It’s depressing when formerly pleasurable pursuits become hot-button political topics: Suddenly your normal trip for a burger and fries becomes a question of morality, life, and death. Are those French fries prepared in heart-healthy olive or canola oil? Is that beef humanely raised and slaughtered, and should I even eat beef when there’s a super-delicious veggie burger on the menu? Are the onion, lettuce, and tomato toppings locally sourced and certified organic? Are the pickles made “in house,” the mustard by grinding mustard seeds with a mortar and pestle?
It is all so exhausting. It makes me just want to stop eating altogether.
It was with this attitude that I went to an afternoon showing of Food Inc.
I was fully prepared to hate it, expecting another lecture from the food police, another horror story about fast food. I even entered the theater empty-handed — no popcorn or candy. I was ready to be grossed out.
To my surprise, I actually liked most of it. It had melodramatic moments, and the predictable “big business is bad” message became rather tiresome a half-hour into the movie, but there were — to use a popular Obamaism — some teachable moments in the movie and even a compelling political message too few have heard before: Farm subsidies create real problems for the average American eater.
Farm subsidies have been around for so long that only octogenarians have lived in a food subsidy–free America. The first subsidies — introduced by Pres. Franklin D. Roosevelt in the 1930s — were marketed to the American public as a “temporary solution” to help the collapsing farm industry. Some 70 years later, it appears the United States is still in the recovery phase.
Food Inc. boils the subsidy issue down to the basics: Farm subsidies artificially reduce the cost of some food — mainly manufactured and unhealthy snack foods — and create incentives for farmers to produce massive amounts of some commodities no single nation can possibly absorb.
So, what happens?
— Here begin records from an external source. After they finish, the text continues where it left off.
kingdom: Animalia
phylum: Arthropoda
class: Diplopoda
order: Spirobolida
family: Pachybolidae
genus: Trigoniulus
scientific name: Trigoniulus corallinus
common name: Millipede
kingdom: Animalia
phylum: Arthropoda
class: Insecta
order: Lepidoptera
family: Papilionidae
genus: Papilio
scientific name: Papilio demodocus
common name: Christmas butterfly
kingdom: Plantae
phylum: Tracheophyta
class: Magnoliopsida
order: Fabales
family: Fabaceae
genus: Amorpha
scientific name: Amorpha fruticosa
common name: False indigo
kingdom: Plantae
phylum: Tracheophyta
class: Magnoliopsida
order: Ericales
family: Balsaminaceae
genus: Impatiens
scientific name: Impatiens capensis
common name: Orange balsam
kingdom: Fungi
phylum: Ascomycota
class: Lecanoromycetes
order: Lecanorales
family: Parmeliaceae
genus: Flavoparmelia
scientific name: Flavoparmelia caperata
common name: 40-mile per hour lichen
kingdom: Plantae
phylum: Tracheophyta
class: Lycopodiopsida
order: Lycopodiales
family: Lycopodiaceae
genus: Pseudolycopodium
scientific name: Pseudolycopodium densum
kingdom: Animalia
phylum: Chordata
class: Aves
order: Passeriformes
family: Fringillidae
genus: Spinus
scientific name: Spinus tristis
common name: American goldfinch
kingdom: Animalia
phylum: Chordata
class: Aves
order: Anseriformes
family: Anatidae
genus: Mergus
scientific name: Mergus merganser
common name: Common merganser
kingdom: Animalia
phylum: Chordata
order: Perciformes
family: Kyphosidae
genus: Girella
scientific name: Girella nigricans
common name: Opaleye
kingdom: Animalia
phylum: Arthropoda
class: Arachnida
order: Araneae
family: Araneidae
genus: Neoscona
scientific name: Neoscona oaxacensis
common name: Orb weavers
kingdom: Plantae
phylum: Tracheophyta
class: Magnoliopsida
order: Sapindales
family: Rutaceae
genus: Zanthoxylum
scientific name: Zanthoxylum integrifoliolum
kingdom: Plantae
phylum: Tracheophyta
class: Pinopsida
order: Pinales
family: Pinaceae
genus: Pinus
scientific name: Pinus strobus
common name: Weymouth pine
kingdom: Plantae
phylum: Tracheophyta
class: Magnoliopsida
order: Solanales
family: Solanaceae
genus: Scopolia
Well, as Food Inc. demonstrates with the help of an upbeat soundtrack and colorful pop-up images of ketchup bottles and batteries, people start getting pretty creative with how to put those commodities to use. Enter corn — lots of corn.
U.S. corn farmers are paid to produce more corn than people can eat normally. As a result of this overproduction, corn is everywhere. Corn derivatives can be found in nearly one-quarter of all the products in the grocery store — from peanut butter to Twinkies. And of course, corn subsidies led to the creation of a clear, liquid sweetener — HFCS, or high-fructose corn syrup.
It isn’t only corn subsidies making HFCS as popular as it is today, but also sugar tariffs. While the government reduces the price of corn, it simultaneously hikes the cost of sugar through a complex set of tariffs that make the price of cane and beet sugar more than three times the price of sugar in other nations. Food manufacturers naturally choose the lower-cost corn-based sweetener. Who can blame them?
But this toying around with prices comes with consequences, and Food Inc. connects the dots between farm subsidies and America’s growing health problems, such as obesity. A report by the Heritage Foundation examined this issue last year and came to the same conclusion:
There is a growing scientific consensus that HFCS likely contributes to the obesity and diabetes epidemics in America, both major contributors to the overall degradation of health in the U.S. The body metabolizes HFCS differently than cane- and beet-based sugars, leading to lower insulin production and an increase in triglyceride fats in the bloodstream (Bray, Nielsen and Popkin, 2004). Because of the lower cost associated with foods containing HFCS and hydrogenated soy-based oils (also a by-product of crop subsidies), this trend disproportionately affects low-income families and those trying to feed a family on a budget. While the real price of healthy fruits and vegetables increased by nearly 40 percent between 1985 and 2000, the price of an HFCS-rich soft drink decreased by 23 percent (Pollan, April 2007).